1 de junio de 2014

¡Viva la bagatela!


En mi entrada anterior pedía que se perdiera el excesivo respeto a los críticos. Esto hay que entenderlo bien. Cuando leo algunas ediciones anotadas y comentadas de obras literarias y compruebo el ingente trabajo que suponen, mi aprecio del crítico es inmediato. Sin embargo, no todos los críticos son iguales y, sobre todo, queda siempre un amplio reducto donde el profano, sin recurrir a estudios o investigaciones, guiándose sólo por su sensibilidad y su experiencia, tiene derecho a opinar. Me referiré, por citar un caso, al grito, bastante literario, de ¡Viva la bagatela!

El DRAE define la bagatela como “cosa de poca sustancia y valor”. Según esta definición, la expresión “¡Viva la bagatela!” sería una apoteosis de lo insustancial, de lo nimio, de lo poco valioso. Se podría decir que es una proclama desdeñosa, anarquista e iconoclasta. Si se la encuentra en una obra literaria, cualquier lector puede juzgar de su trascendencia, de cómo encaja en el texto, de cómo evidencia el carácter del personaje que la pronuncia, de qué sentido tiene en la situación, de su pertinencia o no. Para eso, no hace falta una formación determinada o conocimientos especiales.

He encontrado esta expresión en Valle-Inclán y en algún otro autor. En Valle, en su Sonata de invierno, cuando el ya viejo Bradomín interrumpe al obispo, con palabras que hace tiempo suscribí en mi corazón: “Yo no aspiro a enseñar, sino a divertir. Toda mi doctrina está en una sola frase ¡Viva la bagatela! Para mí haber aprendido a sonreír es la mayor conquista de la humanidad”. Aunque se la puede oír en la conversación corriente, a mí me parece bastante literaria. En una novela corta mía  —Desaparición en el túnel, en la que se narra la misteriosa y sorprendente aventura de un médico de Úbeda— la utilizo, no como grito, sino como descripción, en un párrafo que me atrevo a copiar, porque es una muestra de esa prosa algo cargada y barroca, con palabras no de uso común, que, con la debida contención, me gusta que aparezca de vez en cuando en un texto literario:

“Todo se había trastrocado. La ciudad se había convertido en un inmenso zoco en el que se intercambiaban sin tregua los discursos, los dineros, los augurios, las esperanzas, los engaños y las placenterías. Apenas hubo, sin embargo, jaleos, peleas o trifulcas. Se vivía la bagatela, se actuaba al desgaire, se alimentaba sin descanso la farsa, reinaba imparable la albórbola y resucitaban en el alma de cada uno los más olvidados y reprimidos ensueños. La luna brillaba en un cielo sin nubes y su fulgor encandecía a las criaturas. Parecía como si la flauta del dios Pan sonara por todas partes, enloqueciendo a las gentes. Las mujeres, núbiles y casadas, alindaban sus figuras, vestían sus mejores galas y enmelaban su trato, como presintiendo o anticipando dulces y escondidos romances habitualmente imposibles; deslumbrantes aventuras que, por la naturaleza de la situación, se entendía que habrían de ser forzosamente efímeras, lo que no las hacía menos deseables.
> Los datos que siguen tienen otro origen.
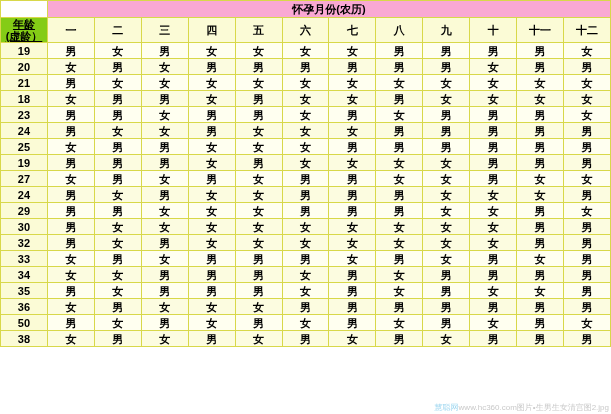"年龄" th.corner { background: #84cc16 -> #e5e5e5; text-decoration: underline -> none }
Los hombres, los de la ciudad y los forasteros, donjuaneaban incansables, en busca de amores nuevos, persiguiendo ilusiones pretéritas, que habían parecido dormidas por mucho tiempo. Las calles se poblaron de noctívagos, porque ninguno quería quedarse encerrado en la casa y perderse así el raro e inusitado espectáculo”.

Frente a ese empleo espontáneo de la expresión —el lector juzgará luego si es apropiada, si el párrafo es consistente, eufónico—, un crítico, en otro nivel, puede rastrear su presencia en diversos autores, investigar su origen prístino, su transmisión sucesiva, etc. Es el caso de un estudio sobre este tema, de un poeta y filólogo madrileño, Pablo Cabañas, que me gustará comentar un poco. Pero tendrá que ser en otra entrada, la próxima, que esta se ha hecho ya suficientemente larga.

Al César lo que es del César. El crítico expone sus sesudas investigaciones y el lector opina libremente, dentro del terreno de lo que es opinable.